I have purchased a cute Kancheepuram idli mold from Ramanathan's in Chennai. It has six small cups arranged on a plate. This can be cooked in an idli cooker or a regular cooker. This takes about 10 minutes.
Serve hot with chutney/gun powder. This idli tastes just as good when it's not warm. Also, it doesn't spoil for at least 48 hours. So it's ideal travel food. Apart from being a godsend when your dosa batter is depleted, of course.
Tuesday, 6 February 2007
Moving in
An avid blog reader for about 2 years now, I've been planning to start my own for ages. Well, as so many of my other 'projects', this too had 'starting trouble'. Choosing a blog site, finding a name that the zillion other bloggers have spared for me, selecting the template -- the chores kind of reminded me of shifting residence.

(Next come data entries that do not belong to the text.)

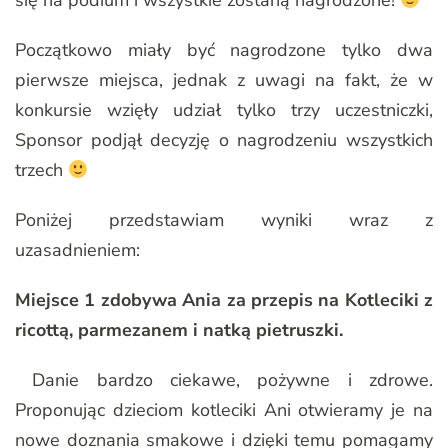
się na podium i wszystkie zostaną nagrodzone!
Początkowo miały być nagrodzone tylko dwa
pierwsze miejsca, jednak z uwagi na fakt, że w
konkursie wzięły udział tylko trzy uczestniczki,
Sponsor podjął decyzję o nagrodzeniu wszystkich
trzech
Poniżej przedstawiam wyniki wraz z
uzasadnieniem:
Miejsce 1 zdobywa Ania za przepis na Kotleciki z
ricottą, parmezanem i natką pietruszki.
Danie bardzo ciekawe, pożywne i zdrowe.
Proponując dzieciom kotleciki Ani otwieramy je na
nowe doznania smakowe i dzięki temu pomagamy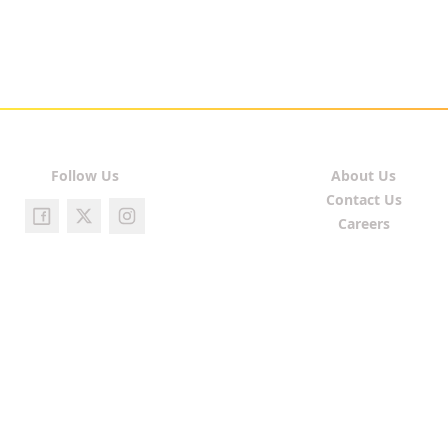
Follow Us
About Us
Contact Us
Careers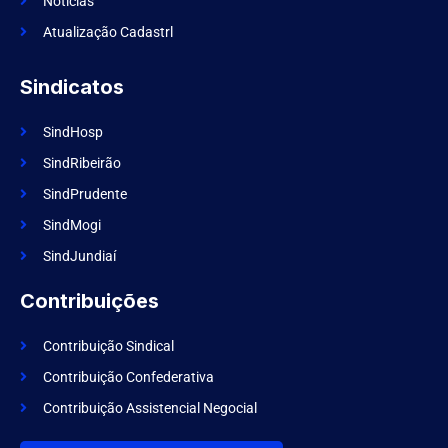
k
Notícias
Atualização Cadastrl
Sindicatos
SindHosp
SindRibeirão
SindPrudente
SindMogi
SindJundiaí
Contribuições
Contribuição Sindical
Contribuição Confederativa
Contribuição Assistencial Negocial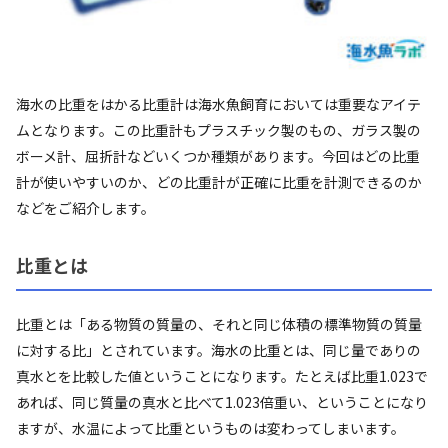
海水の比重をはかる比重計は海水魚飼育においては重要なアイテ
ムとなります。この比重計もプラスチック製のもの、ガラス製の
ボーメ計、屈折計などいくつか種類があります。今回はどの比重
計が使いやすいのか、どの比重計が正確に比重を計測できるのか
などをご紹介します。
比重とは
比重とは「ある物質の質量の、それと同じ体積の標準物質の質量
に対する比」とされています。海水の比重とは、同じ量でありの
真水とを比較した値ということになります。たとえば比重1.023で
あれば、同じ質量の真水と比べて1.023倍重い、ということになり
ますが、水温によって比重というものは変わってしまいます。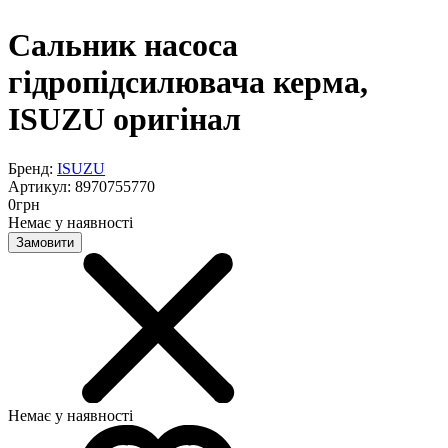
Сальник насоса
гідропідсилювача керма,
ISUZU оригінал
Бренд:
ISUZU
Артикул:
8970755770
0
грн
Немає у наявності
Замовити
Немає у наявності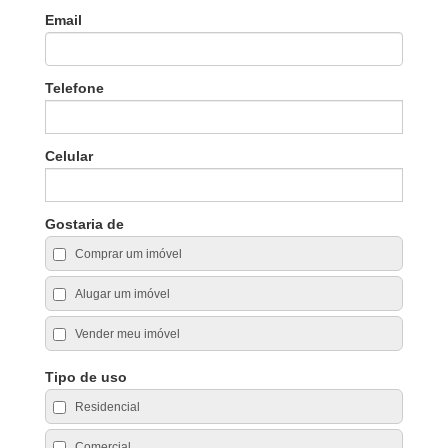
Email
Telefone
Celular
Gostaria de
Comprar um imóvel
Alugar um imóvel
Vender meu imóvel
Tipo de uso
Residencial
Comercial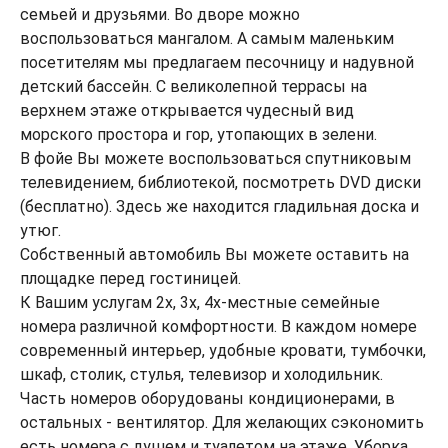
семьей и друзьями. Во дворе можно
воспользоваться мангалом. А самым маленьким
посетителям мы предлагаем песочницу и надувной
детский бассейн. С великолепной террасы на
верхнем этаже открывается чудесный вид
морского простора и гор, утопающих в зелени.
В фойе Вы можете воспользоваться спутниковым
телевидением, библиотекой, посмотреть DVD диски
(бесплатно). Здесь же находится гладильная доска и
утюг.
Собственный автомобиль Вы можете оставить на
площадке перед гостиницей.
К Вашим услугам 2х, 3х, 4х-местные семейные
номера различной комфортности. В каждом номере
современный интерьер, удобные кровати, тумбочки,
шкаф, столик, стулья, телевизор и холодильник.
Часть номеров оборудованы кондиционерами, в
остальных - вентилятор. Для желающих сэкономить
есть номера с душем и туалетом на этаже. Уборка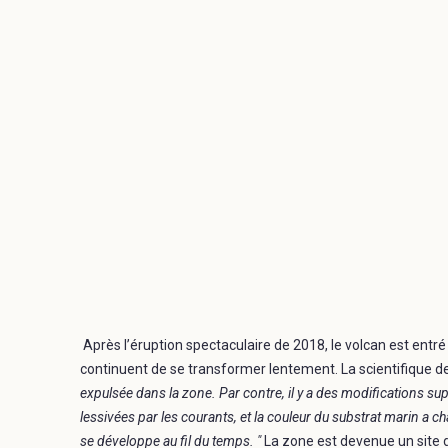
Après l’éruption spectaculaire de 2018, le volcan est ent
continuent de se transformer lentement. La scientifique de
expulsée dans la zone. Par contre, il y a des modifications sup
lessivées par les courants, et la couleur du substrat marin a 
se développe au fil du temps. "
La zone est devenue un site 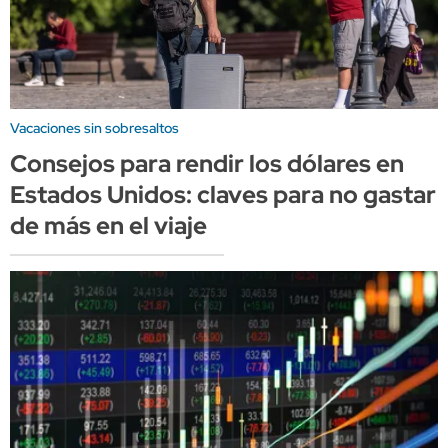
Vacaciones sin sobresaltos
Consejos para rendir los dólares en
Estados Unidos: claves para no gastar
de más en el viaje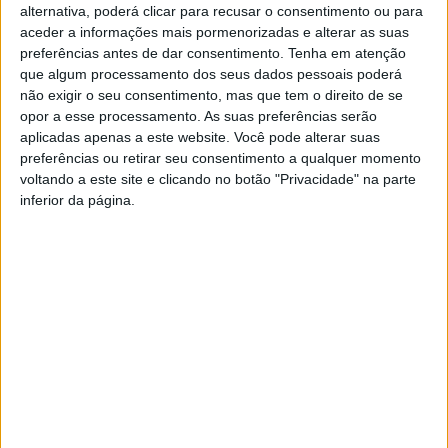
alternativa, poderá clicar para recusar o consentimento ou para
Protegida das Lagoas de Bertiandos e S. Pedro D´Arcos
aceder a informações mais pormenorizadas e alterar as suas
inaugurou uma Biblioteca Sustentável na Quinta de
preferências antes de dar consentimento.
Tenha em atenção
Penteeiros.
que algum processamento dos seus dados pessoais poderá
não exigir o seu consentimento, mas que tem o direito de se
A Biblioteca Sustentável, na medida em que incentiva à
opor a esse processamento. As suas preferências serão
reutilização de bens, surge como resposta aos desafios
aplicadas apenas a este website. Você pode alterar suas
colocados pelos utentes das unidades de alojamento da Quinta
preferências ou retirar seu consentimento a qualquer momento
de Pentieiros, entre os quais se incluem peregrinos do Caminho
voltando a este site e clicando no botão "Privacidade" na parte
de Santiago, associados à criação de um espaço onde fosse
inferior da página.
permitido trocar publicações que já não tendo interesse para os
seus detentores possam ter interesse para outros leitores.
Assim, a Biblioteca Sustentável, dando resposta a esta
solicitação,
permite ainda, fomentar o gosto pela leitura,
permitir um contacto mais duradouro com o mundo
rural
, tão bem enaltecido pela Quinta de Pentieiros e transmitir
muitas das problemáticas associadas às questões ambientais.
Associado à Biblioteca Sustentável encontram-se ainda
retratados vários contos, em determinados pontos do percurso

The biggest block, come to think of it, was inhibition. Would I be able to key in something that someone in some nook of the planet would find vaguely readable? A link I once came across during a blog-exploration event -- "The World's Dullest Blog" or some such -- settled the question for me. If a pro-claimed dull(est) blog can be actually read and recognized, chances are mine may scrape through.
Then popped the next question -- what do I write about? Cooking? My fav subject, but I don't own a digital camera, so a full-fledged food blog is ruled out. Parenting? My kids are decent but not exemplary. Journalism? That's my profession but I doubt if I'll be able to contribute much there.
So I shall put out a mixture. I will write on just anything that catches my fancy. At least, the rotten tomatoes will physically not reach me!!